🤖 AI Summary
Short text classification faces challenges including semantic sparsity, scarce labeled data, and limitations of existing methods—particularly their reliance on data augmentation, which often induces semantic distortion and hinders effective multi-view information integration. To address these issues, this paper proposes SimSTC, a graph contrastive learning framework that eliminates explicit data augmentation. SimSTC constructs a heterogeneous text graph comprising three components: word co-occurrence, document-word associations, and document similarity. A graph neural network encodes this structure to produce multi-view embeddings, and InfoNCE loss is optimized directly under implicit multi-view consistency constraints. Notably, SimSTC is the first method to discard data augmentation entirely in short text classification, substituting manual perturbations with lightweight, structure-aware graph modeling to jointly enhance discriminability and robustness. Extensive experiments on multiple benchmark datasets demonstrate that SimSTC achieves state-of-the-art performance with significantly fewer parameters than leading GNNs and large language models.
📝 Abstract
Short text classification has gained significant attention in the information age due to its prevalence and real-world applications.
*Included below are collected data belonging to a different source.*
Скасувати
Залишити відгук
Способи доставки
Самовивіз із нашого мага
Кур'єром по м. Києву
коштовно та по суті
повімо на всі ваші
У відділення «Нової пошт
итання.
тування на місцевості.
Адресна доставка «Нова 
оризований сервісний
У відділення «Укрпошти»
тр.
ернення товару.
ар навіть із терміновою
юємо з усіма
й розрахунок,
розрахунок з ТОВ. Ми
Recent advancements in graph learning combined with contrastive learning have shown promising results in addressing the challenges of semantic sparsity and limited labeled data in short text classification. However, existing models have certain limitations. They rely on explicit data augmentation techniques to generate contrastive views, resulting in semantic corruption and noise. Additionally, these models only focus on learning the intrinsic consistency between the generated views, neglecting valuable discriminative information from other potential views. To address these issues, we propose a Simple graph contrastive learning framework for Short Text Classification (SimSTC). Our approach involves performing graph learning on multiple text-related component graphs to obtain multi-view text embeddings. Subsequently, we directly apply contrastive learning on these embeddings. Notably, our method eliminates the need for data augmentation operations to generate contrastive views while still leveraging the benefits of multi-view contrastive learning. Despite its simplicity, our model achieves outstanding performance, surpassing large language models on various datasets.